== What needs to be done ==
In the abstract on particulate constituents and mortality in Hong Kong, which body system was most sensitive to potassium ion (K+)?

____ Passage

Respirable Particulate Constituents and Risk of Cause-Specific Mortality in the Hong Kong Population
journal contributionposted on 07.08.2019, 20:14 by Shengzhi Sun, Wangnan Cao, Vivian C. Pun, Hong Qiu, Yang Ge, Linwei Tian
Emerging studies examined the associations of particulate matter constituents with nonaccidental and cardiorespiratory diseases, but few have investigated more specific causes of cardiorespiratory diseases or other system diseases, especially in Asia. We estimated the association between respirable particulate matter (PM10) constituents and a spectrum of deaths using a quasi-Poisson time-series model in Hong Kong. Positive associations were identified between cause-specific deaths and elemental carbon, organic carbon (OC), nitrate, and potassium ion (K+), but only the associations for OC and K+ were robust in the two-constituent models adjusting for other constituents. The estimated effects of OC were strongest on mortality from the respiratory system with cumulative percent excess risk (ER%) of 3.82% (95% CI: 0.96%, 6.92%) per interquartile range (6.7 μg/m3) increase over 7 days prior to death (lag0–7), especially for pneumonia (ER%: 4.32%; 95% CI: 0.70%, 8.26%). The digestive system was most sensitive to K+ with cumulative ER% of 6.74% (95% CI: 0.37%, 14.01%) per interquartile range (0.6 μg/m3) increase. This study indicates that PM10 constituents from biomass burning (OC and K+) were more toxic than other constituents for deaths in Hong Kong, especially for mortalities from respiratory and digestive systems. These findings should have potential biological and pollution control implications.

________
____ Study material

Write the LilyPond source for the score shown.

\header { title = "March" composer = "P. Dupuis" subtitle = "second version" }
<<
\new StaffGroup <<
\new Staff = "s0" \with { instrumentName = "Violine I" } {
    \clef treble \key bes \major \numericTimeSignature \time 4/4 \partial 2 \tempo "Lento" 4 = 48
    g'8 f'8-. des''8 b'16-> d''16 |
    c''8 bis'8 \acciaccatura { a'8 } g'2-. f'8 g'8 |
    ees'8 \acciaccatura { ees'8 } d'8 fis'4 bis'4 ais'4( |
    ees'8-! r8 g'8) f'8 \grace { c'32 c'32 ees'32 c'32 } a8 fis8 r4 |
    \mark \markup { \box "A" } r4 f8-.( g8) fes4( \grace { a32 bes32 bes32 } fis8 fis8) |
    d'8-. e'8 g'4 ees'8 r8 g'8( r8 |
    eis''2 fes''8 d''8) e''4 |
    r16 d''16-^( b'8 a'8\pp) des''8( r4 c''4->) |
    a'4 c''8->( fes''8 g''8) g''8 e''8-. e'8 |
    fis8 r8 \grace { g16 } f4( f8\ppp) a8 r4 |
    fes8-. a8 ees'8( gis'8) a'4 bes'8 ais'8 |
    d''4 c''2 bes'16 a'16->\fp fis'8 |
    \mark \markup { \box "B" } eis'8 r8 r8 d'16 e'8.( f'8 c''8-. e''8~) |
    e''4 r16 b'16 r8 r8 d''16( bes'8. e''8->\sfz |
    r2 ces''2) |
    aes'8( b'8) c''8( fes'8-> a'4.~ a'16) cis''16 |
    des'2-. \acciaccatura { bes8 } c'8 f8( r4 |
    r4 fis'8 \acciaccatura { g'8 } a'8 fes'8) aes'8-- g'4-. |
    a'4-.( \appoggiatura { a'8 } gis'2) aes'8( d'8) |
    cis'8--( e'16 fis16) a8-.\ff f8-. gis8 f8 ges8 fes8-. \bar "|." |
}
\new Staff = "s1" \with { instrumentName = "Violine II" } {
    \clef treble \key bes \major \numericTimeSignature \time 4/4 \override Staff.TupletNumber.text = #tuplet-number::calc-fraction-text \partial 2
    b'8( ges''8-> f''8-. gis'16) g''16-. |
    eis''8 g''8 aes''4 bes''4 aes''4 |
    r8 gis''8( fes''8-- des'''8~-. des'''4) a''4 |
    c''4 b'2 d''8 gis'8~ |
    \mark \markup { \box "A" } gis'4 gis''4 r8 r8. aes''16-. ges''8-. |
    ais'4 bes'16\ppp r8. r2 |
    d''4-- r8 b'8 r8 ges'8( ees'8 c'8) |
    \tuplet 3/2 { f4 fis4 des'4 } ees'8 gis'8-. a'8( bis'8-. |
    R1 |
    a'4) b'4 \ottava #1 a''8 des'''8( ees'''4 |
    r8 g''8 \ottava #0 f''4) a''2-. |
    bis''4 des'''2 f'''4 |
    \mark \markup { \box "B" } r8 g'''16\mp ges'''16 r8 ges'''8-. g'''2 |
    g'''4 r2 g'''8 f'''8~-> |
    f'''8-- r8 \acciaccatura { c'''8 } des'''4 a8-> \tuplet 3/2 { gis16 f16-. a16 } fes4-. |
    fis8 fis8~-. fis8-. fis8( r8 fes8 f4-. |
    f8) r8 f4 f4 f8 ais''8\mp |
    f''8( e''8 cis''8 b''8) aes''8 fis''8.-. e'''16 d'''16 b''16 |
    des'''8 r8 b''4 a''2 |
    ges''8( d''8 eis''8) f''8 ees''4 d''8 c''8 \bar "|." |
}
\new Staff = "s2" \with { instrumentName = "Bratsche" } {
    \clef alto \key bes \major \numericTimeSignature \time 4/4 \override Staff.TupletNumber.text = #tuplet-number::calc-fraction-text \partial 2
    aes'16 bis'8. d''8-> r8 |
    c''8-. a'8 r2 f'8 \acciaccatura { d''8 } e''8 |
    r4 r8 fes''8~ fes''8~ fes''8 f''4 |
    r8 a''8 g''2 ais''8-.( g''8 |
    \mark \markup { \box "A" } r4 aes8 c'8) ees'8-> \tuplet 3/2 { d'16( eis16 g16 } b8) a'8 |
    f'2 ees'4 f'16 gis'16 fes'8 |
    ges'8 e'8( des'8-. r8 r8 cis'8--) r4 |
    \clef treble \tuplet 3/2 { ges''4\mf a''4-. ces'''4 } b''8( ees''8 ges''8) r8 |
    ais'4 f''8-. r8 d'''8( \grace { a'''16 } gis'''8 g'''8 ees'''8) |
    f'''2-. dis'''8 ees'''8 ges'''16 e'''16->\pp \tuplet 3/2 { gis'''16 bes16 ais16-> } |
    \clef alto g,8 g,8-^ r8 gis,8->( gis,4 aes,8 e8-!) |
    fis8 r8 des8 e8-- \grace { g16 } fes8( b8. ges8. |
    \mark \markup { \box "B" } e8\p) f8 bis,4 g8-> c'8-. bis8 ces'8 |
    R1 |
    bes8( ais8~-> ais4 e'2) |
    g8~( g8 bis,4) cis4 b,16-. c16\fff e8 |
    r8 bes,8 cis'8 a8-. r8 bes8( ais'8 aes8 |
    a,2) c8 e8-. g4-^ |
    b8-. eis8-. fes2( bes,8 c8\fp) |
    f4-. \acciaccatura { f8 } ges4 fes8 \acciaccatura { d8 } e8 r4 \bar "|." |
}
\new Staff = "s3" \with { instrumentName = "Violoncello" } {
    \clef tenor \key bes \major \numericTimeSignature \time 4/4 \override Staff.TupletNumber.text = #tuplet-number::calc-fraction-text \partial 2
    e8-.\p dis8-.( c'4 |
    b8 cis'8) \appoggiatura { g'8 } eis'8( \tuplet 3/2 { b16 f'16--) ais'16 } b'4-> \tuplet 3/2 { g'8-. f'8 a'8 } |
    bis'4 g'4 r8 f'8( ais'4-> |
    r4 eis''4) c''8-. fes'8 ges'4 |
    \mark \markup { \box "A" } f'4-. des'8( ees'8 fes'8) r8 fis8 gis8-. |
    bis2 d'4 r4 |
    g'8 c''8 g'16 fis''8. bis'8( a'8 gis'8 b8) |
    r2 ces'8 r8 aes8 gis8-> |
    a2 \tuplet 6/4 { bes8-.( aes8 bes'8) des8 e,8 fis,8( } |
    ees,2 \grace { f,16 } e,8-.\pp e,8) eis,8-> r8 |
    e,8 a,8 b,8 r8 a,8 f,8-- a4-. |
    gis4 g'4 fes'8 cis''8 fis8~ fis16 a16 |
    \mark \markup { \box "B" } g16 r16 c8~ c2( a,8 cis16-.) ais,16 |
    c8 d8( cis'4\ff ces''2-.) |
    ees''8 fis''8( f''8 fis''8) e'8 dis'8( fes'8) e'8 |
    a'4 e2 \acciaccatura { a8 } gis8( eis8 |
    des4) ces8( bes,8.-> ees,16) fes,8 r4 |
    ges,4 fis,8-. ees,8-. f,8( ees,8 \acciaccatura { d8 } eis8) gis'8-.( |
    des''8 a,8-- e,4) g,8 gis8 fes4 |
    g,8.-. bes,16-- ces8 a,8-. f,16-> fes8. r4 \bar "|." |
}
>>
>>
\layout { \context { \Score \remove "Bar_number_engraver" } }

________

== Answer to this task ==
The digestive system.